2007/019

Rapport

Op 22 april 2005 stelde de politie Zuid-Oost een onderzoek in in de woning van verzoeker wegens verdenking van overtreding van de Opiumwet. De woning werd toen tevens bewoond door mevrouw N. Reden voor het onderzoek was dat uit een lopend politieonderzoek naar voren was gekomen dat in verzoekers woning vermoedelijk een hennepkwekerij aanwezig zou zijn en dat tevens aan de elektriciteitsmeter van de woning zou zijn geknoeid.

Verzoeker klaagde erover dat de politie hem ten onrechte als verdachte aanmerkte. Hij vroeg zich in dit verband af waarom slechts hij en niet (ook) zijn vriendin N., die eveneens klant is van het elektriciteitsbedrijf, als verdachte van diefstal van elektriciteit werd aangemerkt.

De Nationale ombudsman overwoog dat het vast stond dat de politie bij het onderzoek in de woning een elektrici­teitsmeter aantrof waaraan was geknoeid. Personeel van het elektriciteitsbedrijf constateerde dat er valse loodjes aan het apparaat waren bevestigd, loodjes ontbraken, twee illegale zekeringen waren geplaatst en een stroomkabel buiten de meter om was aangesloten. Op grond van deze feiten en omstandigheden kon de politie in redelijkheid vermoeden dat verzoeker zich schuldig maakte aan diefstal van elektriciteit. Zij konden hem dan ook als bewoner van de woning als verdachte van de diefstal aanmerken en hem vervolgens aanhouden. Aan het voorgaande deed niet af dat de politie niet tevens verzoekers vriendin als verdachte aanhield.
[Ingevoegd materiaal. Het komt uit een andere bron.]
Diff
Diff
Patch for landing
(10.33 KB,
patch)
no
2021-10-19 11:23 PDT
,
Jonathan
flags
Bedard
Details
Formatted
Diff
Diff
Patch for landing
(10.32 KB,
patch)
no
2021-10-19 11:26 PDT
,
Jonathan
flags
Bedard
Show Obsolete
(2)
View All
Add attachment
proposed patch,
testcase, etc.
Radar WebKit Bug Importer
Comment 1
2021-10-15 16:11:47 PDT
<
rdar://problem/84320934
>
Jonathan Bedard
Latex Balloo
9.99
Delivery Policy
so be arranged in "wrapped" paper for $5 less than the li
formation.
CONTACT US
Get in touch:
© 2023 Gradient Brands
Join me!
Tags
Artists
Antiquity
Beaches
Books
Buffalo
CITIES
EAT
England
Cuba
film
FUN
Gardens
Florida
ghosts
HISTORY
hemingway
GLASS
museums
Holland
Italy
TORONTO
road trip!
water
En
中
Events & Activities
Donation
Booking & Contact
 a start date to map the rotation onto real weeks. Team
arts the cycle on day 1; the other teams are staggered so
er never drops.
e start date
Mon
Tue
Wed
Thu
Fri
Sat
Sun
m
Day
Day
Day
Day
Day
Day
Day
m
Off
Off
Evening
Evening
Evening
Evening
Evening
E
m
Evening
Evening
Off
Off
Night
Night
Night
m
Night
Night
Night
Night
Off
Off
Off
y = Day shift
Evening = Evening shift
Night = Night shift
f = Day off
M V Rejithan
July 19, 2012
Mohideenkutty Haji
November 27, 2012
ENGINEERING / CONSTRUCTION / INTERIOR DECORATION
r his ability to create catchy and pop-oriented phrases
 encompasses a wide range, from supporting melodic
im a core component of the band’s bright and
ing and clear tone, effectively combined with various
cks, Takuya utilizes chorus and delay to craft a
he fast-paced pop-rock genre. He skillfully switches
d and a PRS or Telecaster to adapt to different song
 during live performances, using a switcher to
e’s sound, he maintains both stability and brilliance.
Het verbod van onrechtmatige vrijheidsbeneming. De Nationale ombudsman achtte de onderzochte gedraging behoorlijk.

Verzoeker klaagt er over dat de politie hem vanuit zijn woning geboeid over straat heeft meegevoerd naar de politieauto. Hij stelt zich op het standpunt dat dit erg kwetsend was. Op zijn verzoek om pas in de auto te worden geboeid was de politie niet ingegaan.

De Nationale ombudsman overwoog dat voor zover kan worden vastgesteld dat verzoeker inderdaad dit gedrag vertoonde, kan niet worden gesteld dat dit een zodanig gevaar voor de veiligheid voor de politieambte­naren opleverde, dat dit het aanleggen van de handboeien rechtvaardigde. Zoals de politie heeft aangegeven, uitte verzoeker zich verbaal agressief.

Grondrechten (art. 11 GW). De Nationale ombudsman achtte de gedraging niet behoorlijk.

Instantie: Regiopolitie Brabant Zuid-Oost

Klacht:

Optreden tijdens aanhouding: verzoeker geboeid over straat meegevoerd, te lang op politiebureau vastgehouden.

Oordeel:

Gegrond

Instantie: Regiopolitie Brabant Zuid-Oost

Klacht:

Verzoeker als verdachte aangemerkt; geweigerd een bevel tot binnentreden te tonen.

Oordeel:

Niet gegrond

Instantie: Regiopolitie Brabant Zuid-Oost

Klacht:

Geweigerd de door verzoeker aangewezen zaakwaarnemer te woord te staan.